:: WHAT THE TASK REQUIRES ::
Copy the text of the records below, unchanged, from the line containing "KTÜ Anasayfa" through the line containing "Ημερήσια πρόβλεψη ζωδίων", including both of those lines. Leave the pictures out of your answer.

:: TASK DATA ::
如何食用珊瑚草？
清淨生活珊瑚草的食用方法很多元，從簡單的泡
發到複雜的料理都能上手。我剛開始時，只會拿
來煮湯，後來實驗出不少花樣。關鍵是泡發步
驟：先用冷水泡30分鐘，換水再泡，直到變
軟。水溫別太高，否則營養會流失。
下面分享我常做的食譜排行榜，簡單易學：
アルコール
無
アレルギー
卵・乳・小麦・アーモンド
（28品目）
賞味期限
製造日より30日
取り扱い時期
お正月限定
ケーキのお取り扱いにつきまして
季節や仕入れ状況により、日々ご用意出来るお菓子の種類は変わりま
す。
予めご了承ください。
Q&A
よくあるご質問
* * *
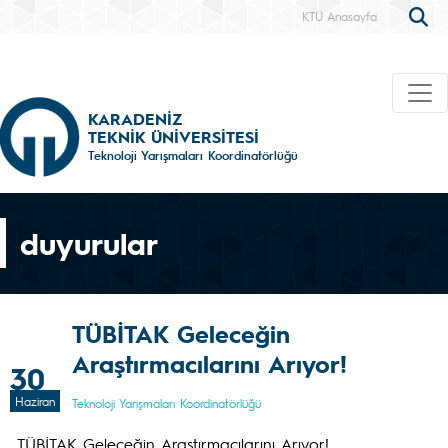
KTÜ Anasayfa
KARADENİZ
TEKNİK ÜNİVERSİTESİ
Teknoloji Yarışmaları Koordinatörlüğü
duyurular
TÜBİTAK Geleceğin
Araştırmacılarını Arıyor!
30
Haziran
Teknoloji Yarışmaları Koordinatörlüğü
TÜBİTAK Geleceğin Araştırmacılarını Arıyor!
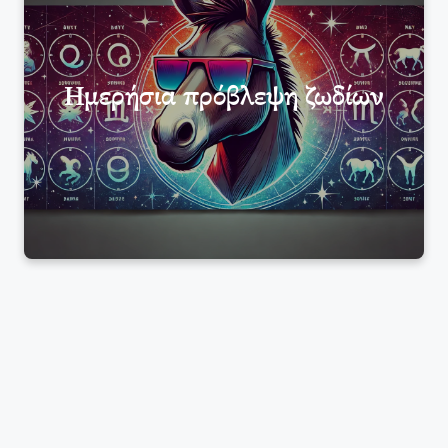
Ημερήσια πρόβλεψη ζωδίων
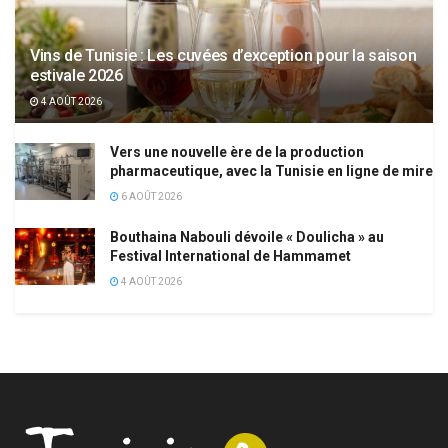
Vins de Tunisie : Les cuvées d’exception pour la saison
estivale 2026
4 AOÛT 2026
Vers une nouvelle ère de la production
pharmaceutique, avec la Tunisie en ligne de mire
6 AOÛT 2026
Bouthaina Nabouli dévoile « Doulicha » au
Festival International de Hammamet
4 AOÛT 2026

:: SOLUTION FOR THIS EXERCISE ::
KTÜ Anasayfa
KARADENİZ
TEKNİK ÜNİVERSİTESİ
Teknoloji Yarışmaları Koordinatörlüğü
duyurular
TÜBİTAK Geleceğin
Araştırmacılarını Arıyor!
30
Haziran
Teknoloji Yarışmaları Koordinatörlüğü
TÜBİTAK Geleceğin Araştırmacılarını Arıyor!
Ημερήσια πρόβλεψη ζωδίων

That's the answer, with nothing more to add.